Dads of daughters: Your Father's Day gift arrived early.
A new study gives dads high marks for attentiveness to their daughters — singing to them, quickly responding to their cries and validating a range of emotions including sadness.
The news is certainly good for little girls. But Joe Kelly shares why this is an especially sweet surprise for fathers.
"I had a smile on my face that somebody is digging that deep," Kelly said. "The father-daughter relationship is far and away the least studied dynamic in families."
Kelly is co-founder with his wife, Nancy Gruver, of New Moon Girls. The international online community was founded in Duluth 25 years ago this week to help adults raise strong and confident daughters. Kelly also is author of six parenting books, including "Dads and Daughters," and the father of 36-year-old twin daughters.

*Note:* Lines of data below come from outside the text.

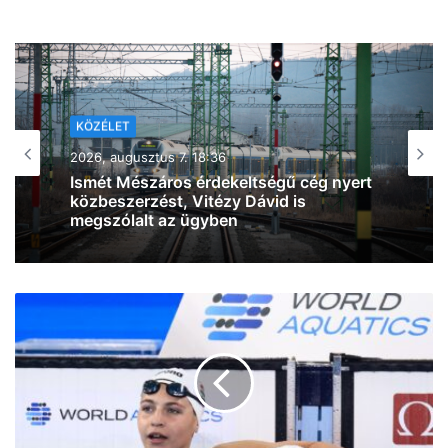
KÖZÉLET
2026, augusztus 7. 16:57
Magyar Péter: három személy közül
választ szombaton köztársaságielnök-
jelöltet a Tisza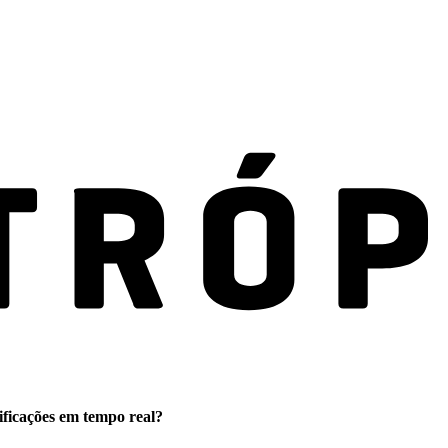
ificações em tempo real?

The study, said Kelly from his home in Richmond, Calif., "makes perfect sense." He said, "Having a girl prompts men, and in some ways forces them, to talk more about their inner life than they were socialized to do growing up as boys."
Published May 22 in the American Psychological Association's journal, Behavioral Neuroscience, the study tracked 52 fathers of toddlers — 30 girls and 22 boys. Dads were asked to clip a small computer to their belt and wear it for one weekday and one weekend day. The device randomly turned on for 50 seconds every 9 minutes, including throughout the night.
Fathers also agreed to MRI brain scans while being shown photographs of adults and children exhibiting a range of emotions, from happy to sad to neutral.